Trends and Tips for Young Investors

Owners of an investment property have been popularly characterised as retirees, the filthy rich or the overseas mogul. However, Australian property market trends have revealed a new player in the acquisition of investment realty – the techno-savvy, multi-taskers of Gen Y.

What we shall explore are some of the reasons why young people are choosing to invest in property and some of the market trends they are establishing. Also, to help those interested in investing in real estate, five very important investment tips shall be discussed.

Why Young Australians Choose to Invest in Property

In the past, young people were seen to be more concerned with saving money for overseas trips, buying a new car and moving out of home into a shared rental facility. Young people today, however, are choosing to stay at home longer (where they rarely have to pay rent) and pour a large portion of their wages into an investment property.

Young people (in remaining at home) are seeing this arrangement as a viable way to simultaneously save money and reap the rewards of rental income and capital growth on their investment property. Already parents around the country are crying to bring back that feeling of an empty nest!

According to many property analysts, the high rental returns and the affordability of houses in certain market hot spots has meant that real estate has become a profitable way to financially grow one’s wealth. Furthermore, many other forms of investment, like shares and bank term deposits, have performed worse since the Global Financial Crisis. The young, therefore, are cashing in on this current property market climate.

Worrying Trends for Young Investors

There are some worrying trends emerging in the property market, concerning young investors and the way they are managing their investment properties. Every year 25% of investors sell their investment properties within a year of buying it and this figure mainly consists of those in the Gen Y age bracket.
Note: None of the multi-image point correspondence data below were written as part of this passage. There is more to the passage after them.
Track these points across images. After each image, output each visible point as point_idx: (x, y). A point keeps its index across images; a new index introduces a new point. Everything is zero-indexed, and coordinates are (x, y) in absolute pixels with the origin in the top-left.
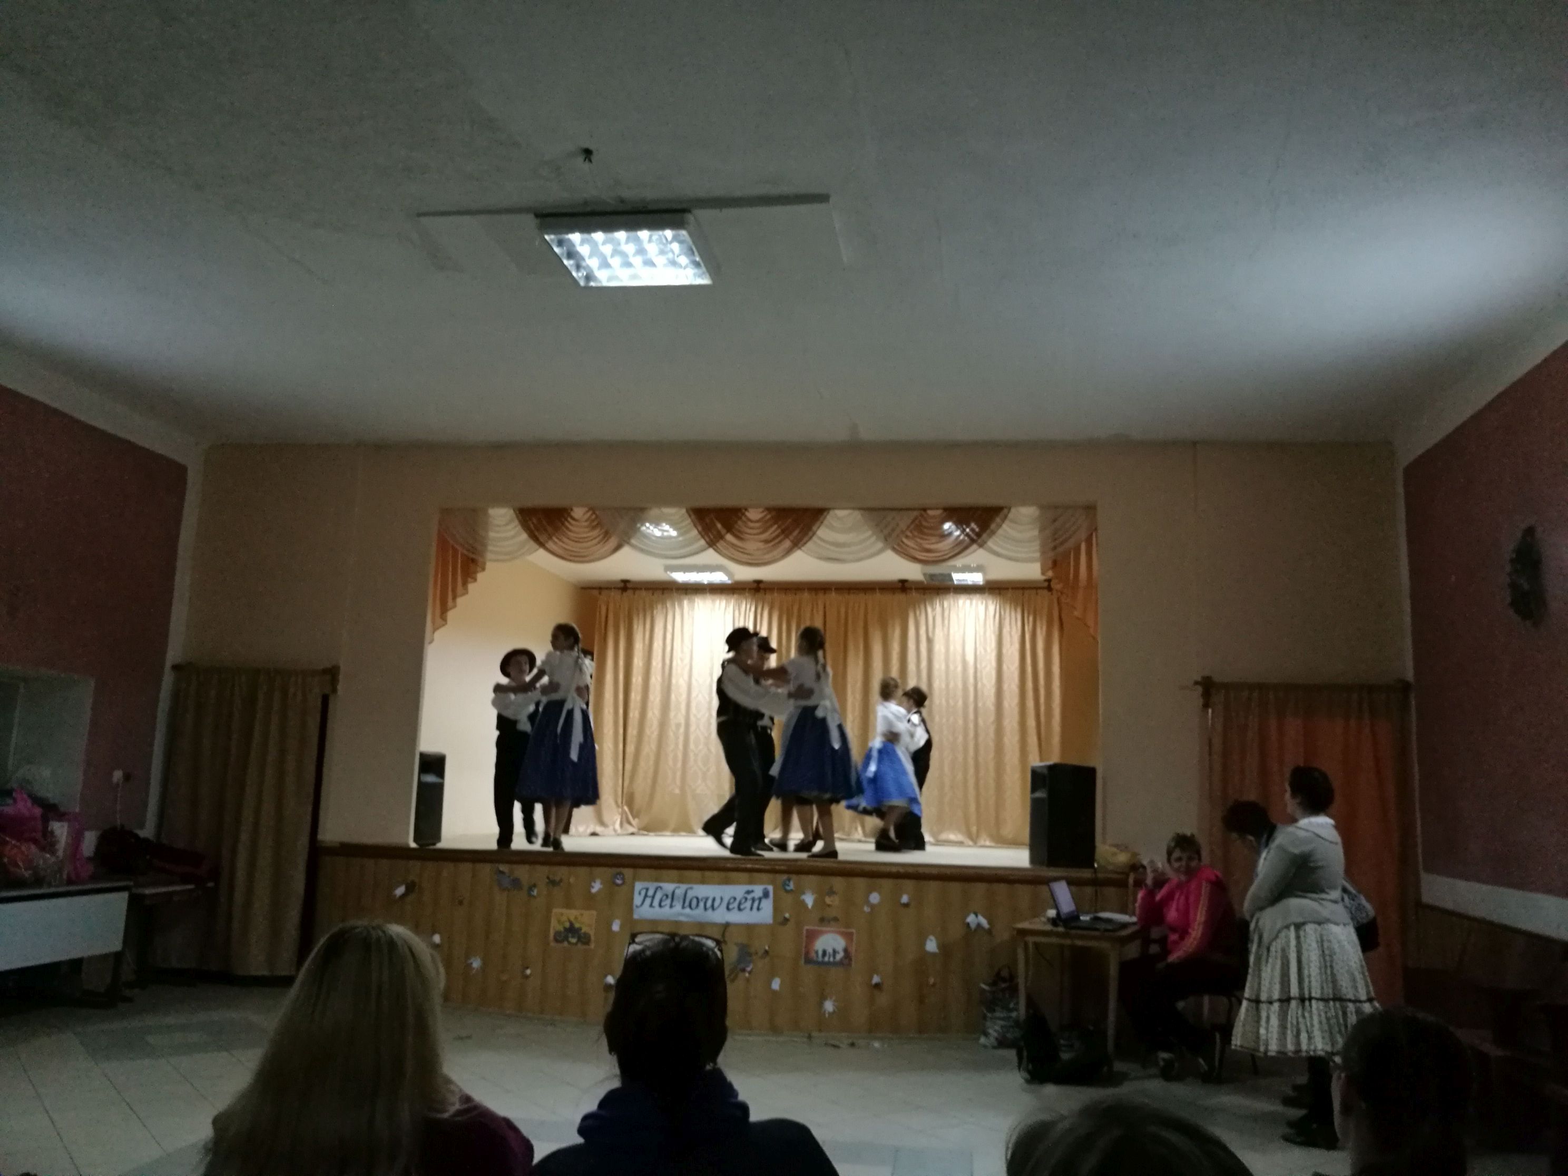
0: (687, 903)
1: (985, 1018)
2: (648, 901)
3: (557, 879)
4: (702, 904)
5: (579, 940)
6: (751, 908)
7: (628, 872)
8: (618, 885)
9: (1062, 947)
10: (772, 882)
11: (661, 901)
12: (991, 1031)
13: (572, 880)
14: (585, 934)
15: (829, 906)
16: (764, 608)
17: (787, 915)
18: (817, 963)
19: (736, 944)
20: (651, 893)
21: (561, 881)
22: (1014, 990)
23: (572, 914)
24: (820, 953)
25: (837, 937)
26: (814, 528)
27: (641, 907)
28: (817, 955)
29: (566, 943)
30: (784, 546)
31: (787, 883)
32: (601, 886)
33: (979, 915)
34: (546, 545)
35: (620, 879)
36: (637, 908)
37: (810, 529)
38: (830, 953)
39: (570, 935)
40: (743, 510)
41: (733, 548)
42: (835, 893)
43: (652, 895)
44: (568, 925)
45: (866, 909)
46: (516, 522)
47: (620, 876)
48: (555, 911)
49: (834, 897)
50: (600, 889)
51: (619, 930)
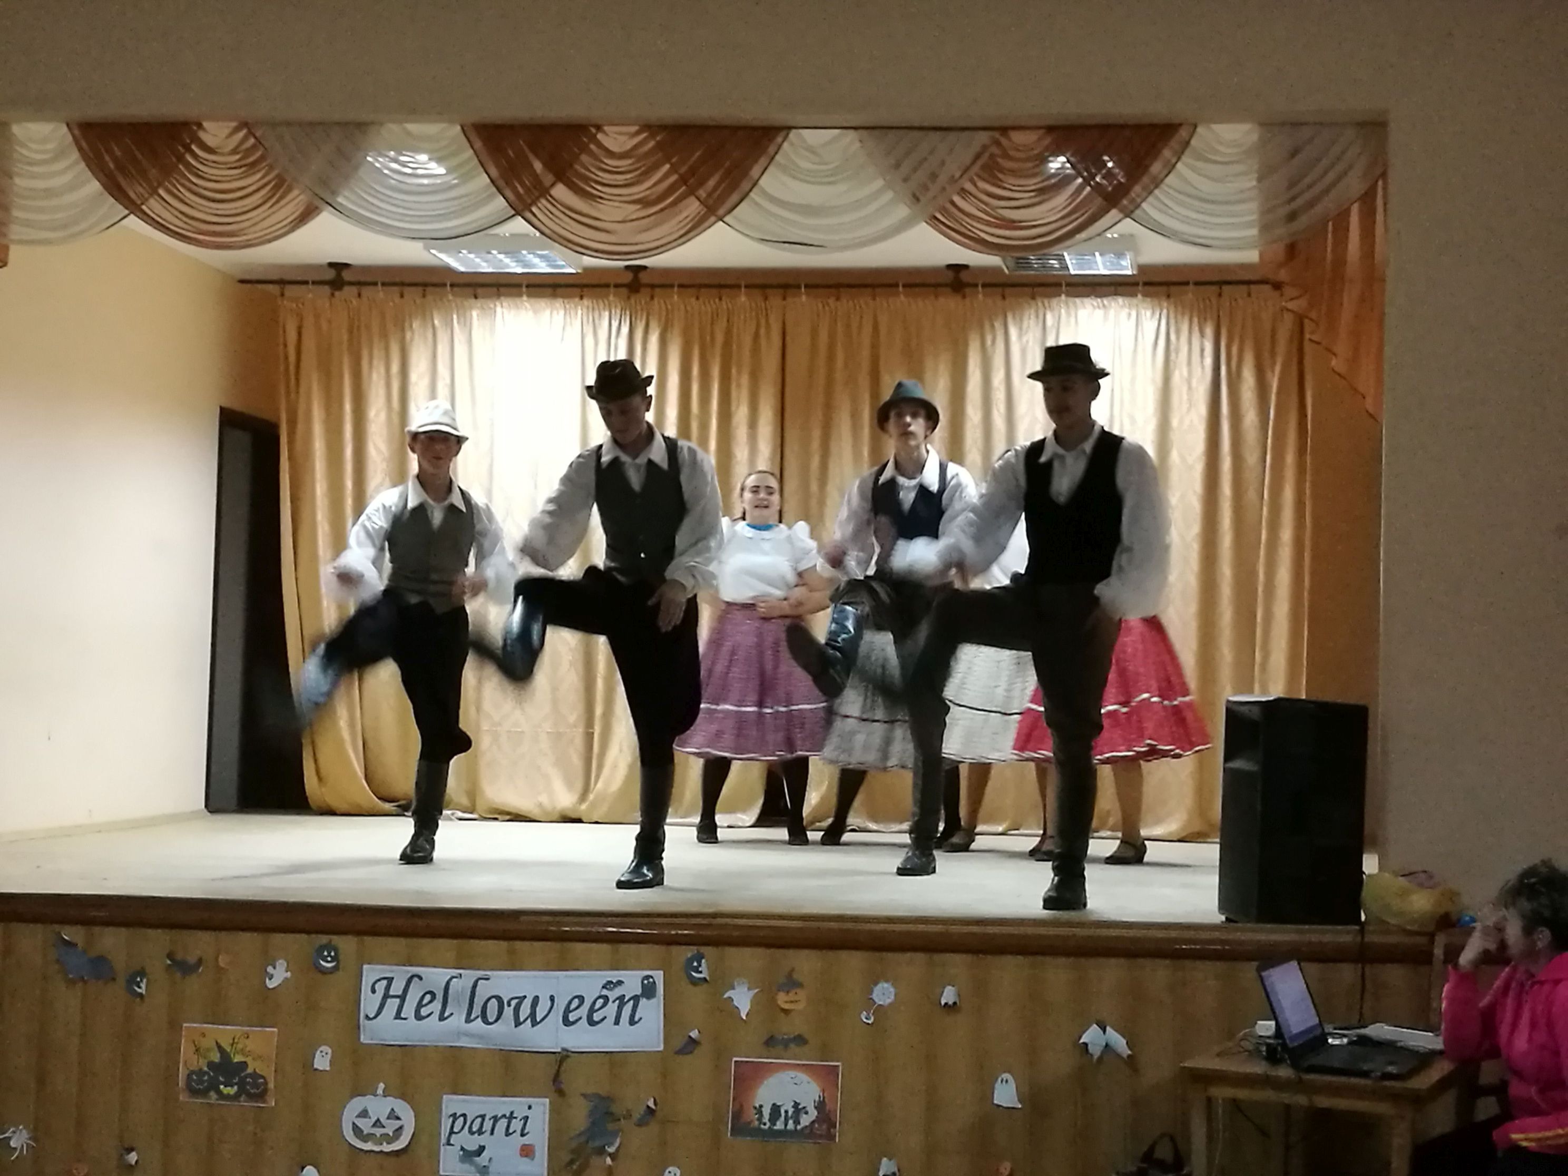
0: (477, 1010)
2: (392, 1004)
3: (192, 959)
4: (508, 1012)
5: (242, 1085)
6: (617, 1022)
7: (347, 944)
8: (324, 972)
9: (1288, 1107)
10: (664, 966)
11: (420, 1005)
13: (223, 961)
14: (255, 1075)
15: (786, 1012)
16: (651, 331)
17: (694, 1034)
18: (758, 1132)
19: (584, 1095)
20: (397, 989)
21: (200, 962)
23: (225, 1033)
24: (766, 1112)
25: (802, 1077)
26: (755, 172)
27: (375, 1017)
28: (760, 1119)
29: (213, 1094)
30: (685, 214)
31: (695, 964)
32: (289, 974)
33: (1108, 1028)
34: (144, 207)
35: (329, 959)
36: (367, 1022)
37: (745, 174)
38: (786, 1112)
39: (221, 1079)
40: (593, 130)
41: (570, 217)
42: (800, 985)
43: (400, 993)
44: (216, 1057)
45: (867, 1018)
46: (75, 155)
47: (329, 953)
48: (187, 1028)
49: (797, 994)
50: (285, 980)
51: (328, 1068)
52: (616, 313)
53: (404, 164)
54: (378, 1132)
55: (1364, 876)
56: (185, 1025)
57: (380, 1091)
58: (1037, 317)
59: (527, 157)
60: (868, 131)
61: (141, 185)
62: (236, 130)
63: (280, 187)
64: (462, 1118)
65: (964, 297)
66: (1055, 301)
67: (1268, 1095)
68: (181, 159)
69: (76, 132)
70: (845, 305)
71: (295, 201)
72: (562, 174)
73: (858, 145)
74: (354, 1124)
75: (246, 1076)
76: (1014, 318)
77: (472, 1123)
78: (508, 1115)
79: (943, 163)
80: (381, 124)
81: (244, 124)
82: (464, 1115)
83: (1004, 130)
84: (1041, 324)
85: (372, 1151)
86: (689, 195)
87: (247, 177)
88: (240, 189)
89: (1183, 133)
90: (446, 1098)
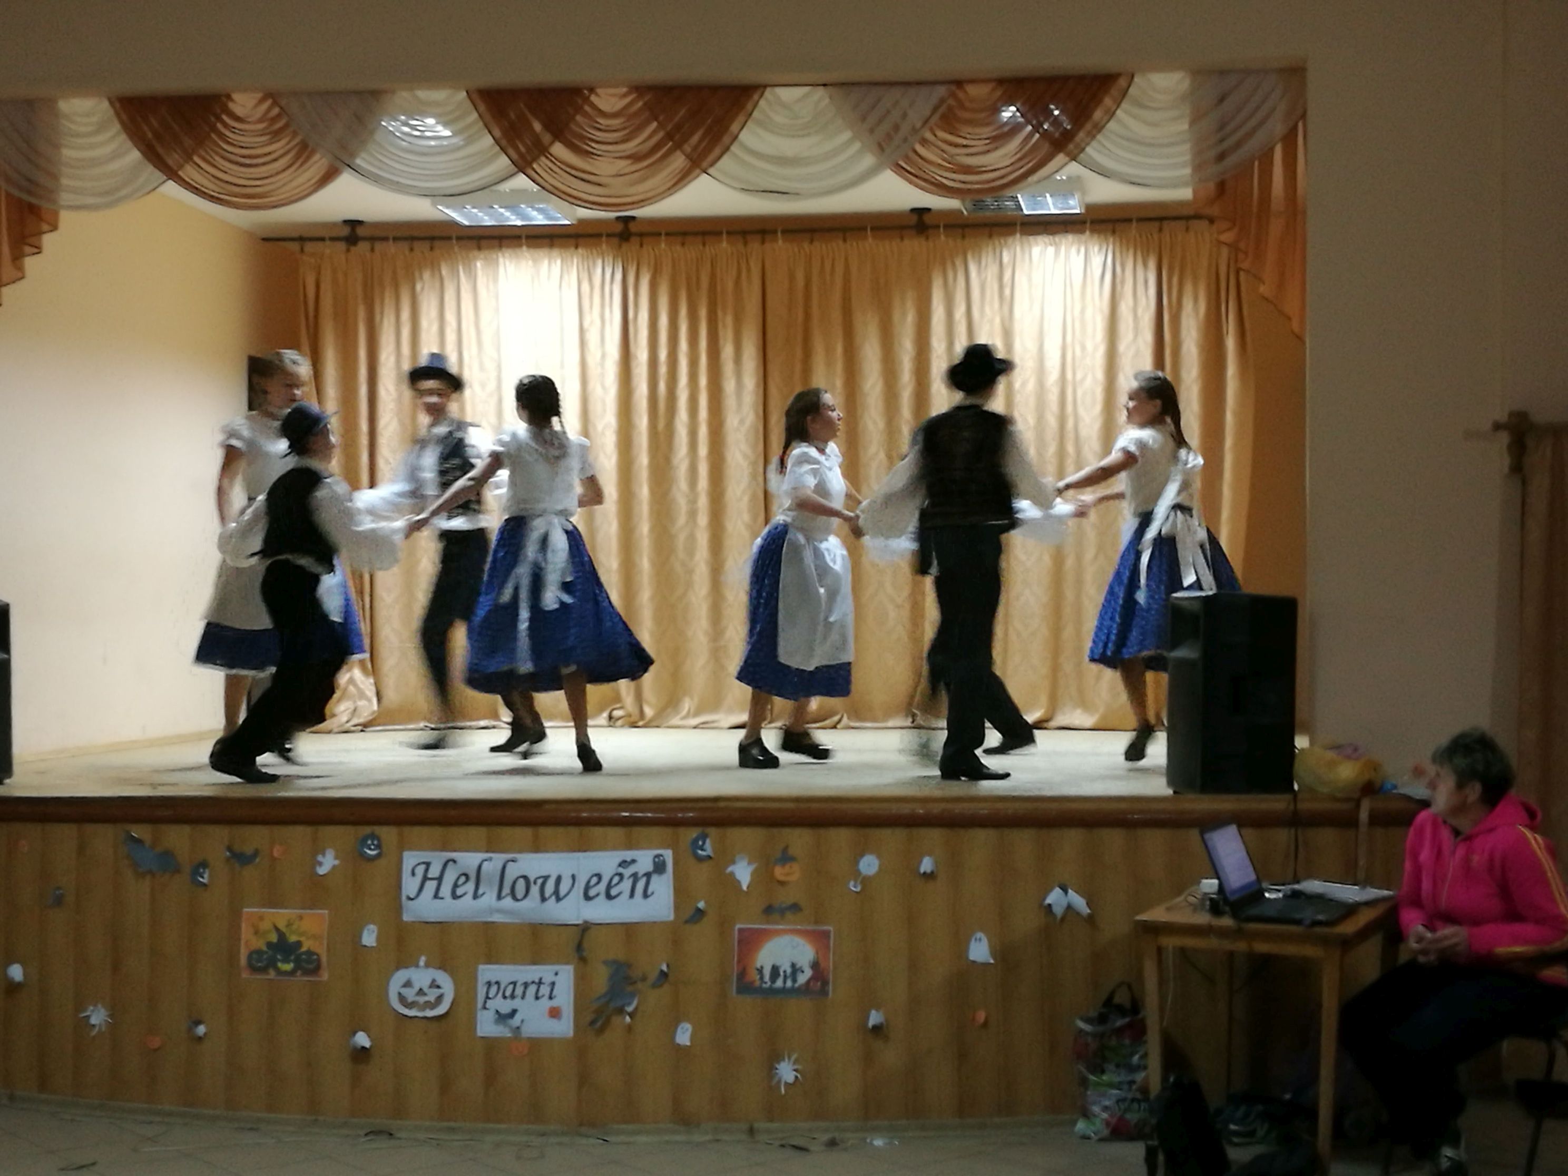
0: (506, 890)
1: (1084, 1082)
2: (431, 886)
3: (248, 850)
4: (535, 890)
5: (298, 961)
6: (632, 895)
7: (388, 834)
8: (369, 859)
9: (1231, 954)
10: (674, 845)
11: (456, 886)
12: (1096, 1109)
13: (277, 852)
14: (310, 953)
15: (782, 883)
16: (642, 275)
17: (701, 905)
18: (761, 991)
19: (605, 963)
20: (434, 872)
21: (256, 853)
22: (1138, 1031)
23: (281, 916)
24: (767, 972)
25: (799, 941)
26: (734, 127)
27: (416, 898)
28: (762, 978)
29: (271, 971)
30: (672, 168)
31: (700, 843)
32: (337, 862)
33: (1070, 891)
34: (180, 173)
35: (372, 847)
36: (411, 902)
37: (726, 129)
38: (785, 972)
39: (279, 957)
40: (587, 93)
41: (567, 173)
42: (792, 859)
43: (437, 875)
44: (274, 938)
45: (855, 887)
46: (116, 127)
47: (372, 842)
48: (248, 912)
49: (791, 867)
50: (334, 867)
51: (374, 945)
52: (609, 260)
53: (414, 128)
54: (422, 1000)
55: (1297, 751)
56: (245, 910)
57: (422, 963)
58: (994, 255)
59: (527, 119)
60: (837, 87)
61: (177, 153)
62: (262, 101)
63: (304, 151)
64: (496, 985)
65: (927, 238)
66: (1010, 240)
67: (1213, 943)
68: (214, 129)
69: (118, 105)
70: (819, 249)
71: (318, 164)
72: (559, 134)
73: (827, 101)
74: (400, 994)
75: (301, 954)
76: (973, 256)
77: (504, 991)
78: (537, 981)
79: (904, 116)
80: (393, 92)
81: (270, 95)
82: (497, 983)
83: (959, 83)
84: (998, 262)
85: (416, 1017)
86: (675, 150)
87: (273, 143)
88: (266, 155)
89: (1122, 82)
90: (481, 967)
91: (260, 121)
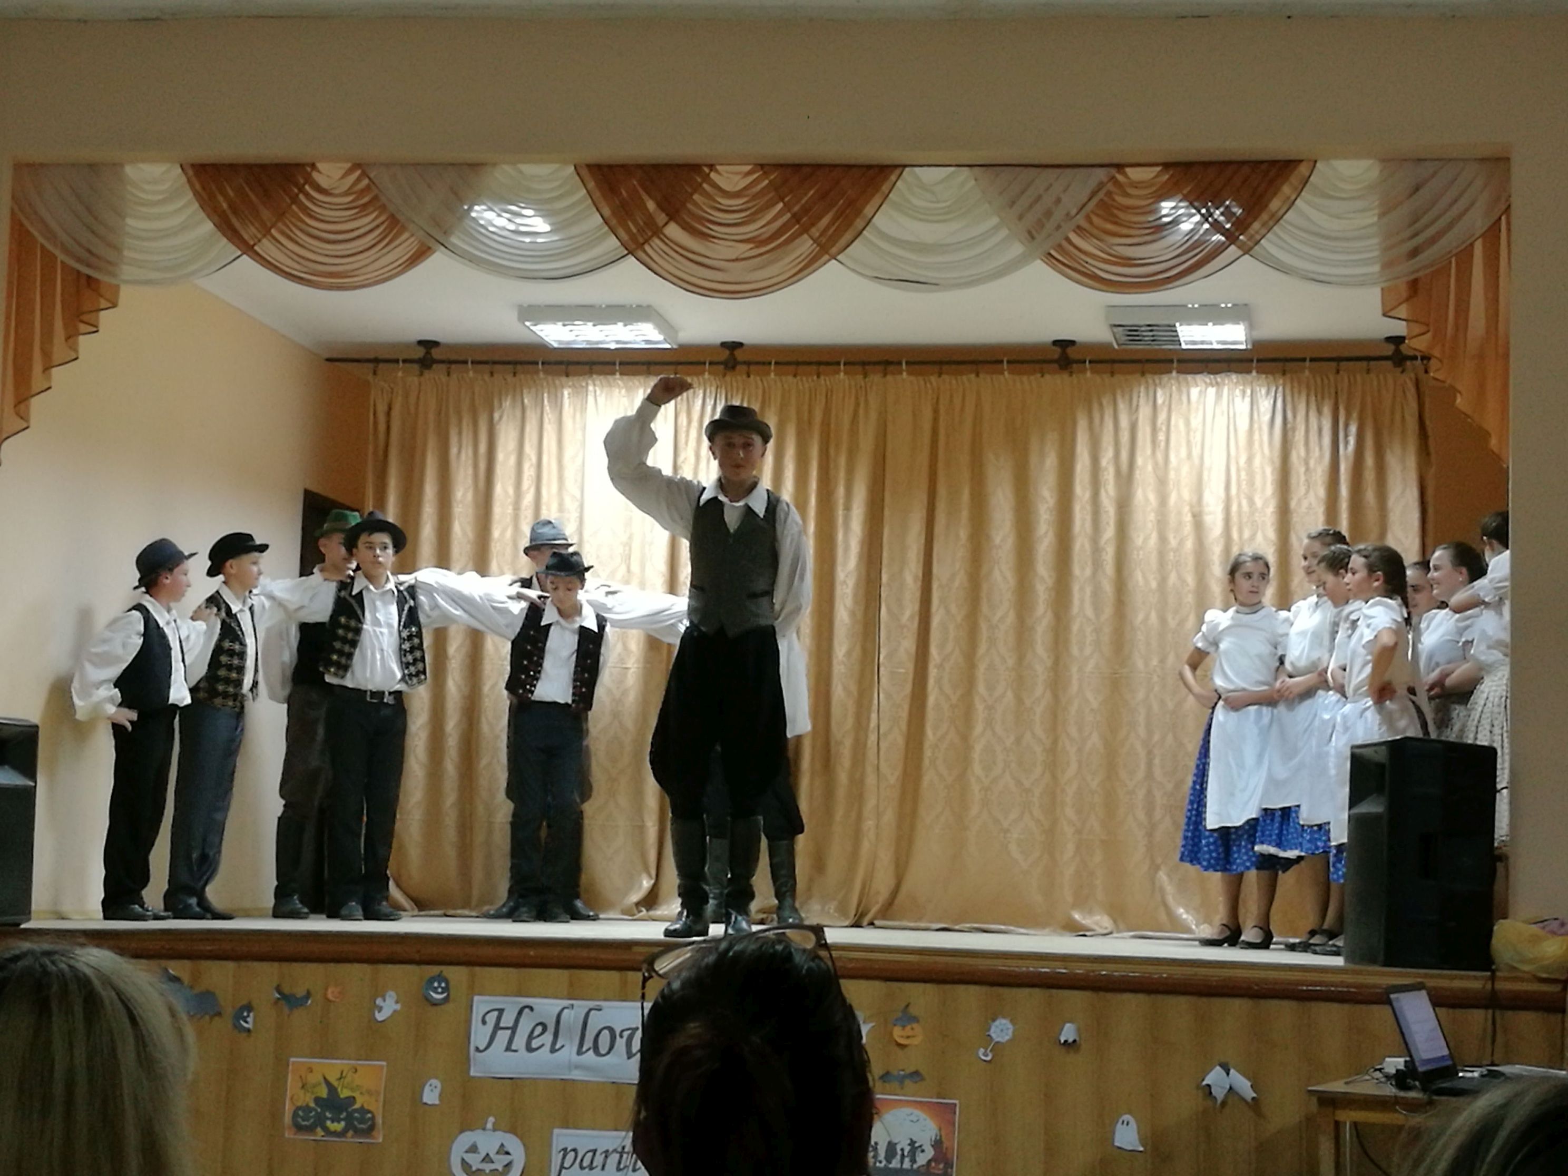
0: (588, 1043)
2: (503, 1036)
3: (300, 992)
4: (621, 1043)
5: (349, 1120)
7: (457, 974)
8: (435, 1004)
11: (531, 1037)
13: (331, 993)
14: (363, 1111)
15: (902, 1047)
20: (507, 1020)
21: (308, 995)
23: (332, 1068)
24: (882, 1150)
25: (920, 1115)
26: (868, 210)
27: (486, 1048)
29: (320, 1132)
30: (798, 253)
32: (398, 1007)
33: (1232, 1070)
34: (256, 248)
35: (440, 990)
36: (479, 1054)
37: (858, 213)
38: (902, 1150)
39: (328, 1115)
40: (706, 170)
41: (681, 255)
42: (915, 1019)
43: (511, 1024)
44: (324, 1093)
45: (987, 1056)
46: (190, 195)
47: (440, 983)
48: (294, 1063)
49: (912, 1029)
50: (395, 1011)
51: (437, 1102)
52: (712, 390)
54: (488, 1169)
56: (292, 1059)
57: (489, 1126)
58: (1147, 395)
59: (640, 198)
60: (984, 168)
61: (253, 224)
62: (349, 172)
63: (392, 229)
64: (573, 1154)
65: (1071, 374)
66: (1165, 378)
68: (295, 200)
69: (191, 172)
70: (948, 383)
71: (406, 245)
72: (673, 216)
73: (973, 182)
74: (463, 1160)
75: (356, 1111)
76: (1123, 396)
77: (582, 1160)
78: (620, 1150)
79: (1058, 201)
80: (494, 165)
81: (357, 166)
82: (575, 1150)
83: (1120, 167)
84: (1151, 403)
86: (801, 234)
87: (360, 217)
88: (352, 230)
89: (1303, 169)
90: (556, 1131)
91: (346, 193)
It seems young people are selling their investment properties prematurely and missing out on a lot of potential capital growth and profits.

The reasons for young people not staying in the property market long enough can be anything from overstretching themselves financially to just sheer inexperience. This is why it’s important for young investors to get in touch with the right professionals who can provide them with legitimate property investment advice.

5 Tips for Young Investors

To help educate young investors, here are five important tips when thinking of getting involved in an investment property:

1. Seek expert advice from a range of professionals on property investment. Also, it never hurts to do your own research as this may help ensure that you are getting the right advice and not falling for a sales spin.

2. Develop an investment strategy or plan before you invest in a property. This will make managing your property easier and will give you a greater understanding of what you can afford (which leads to the next point).

3. Make sure you can afford it. Don’t overstretch yourself too much financially as you may need to initially support your investment property with your own cash.

4. Make sure your job is secure. As with the previous point, you need to have a steady cash flow to ensure you can support any short term losses on your investment property.

5. Try to stay in for the long haul. If you sell too early, you could be undercutting your potential profits.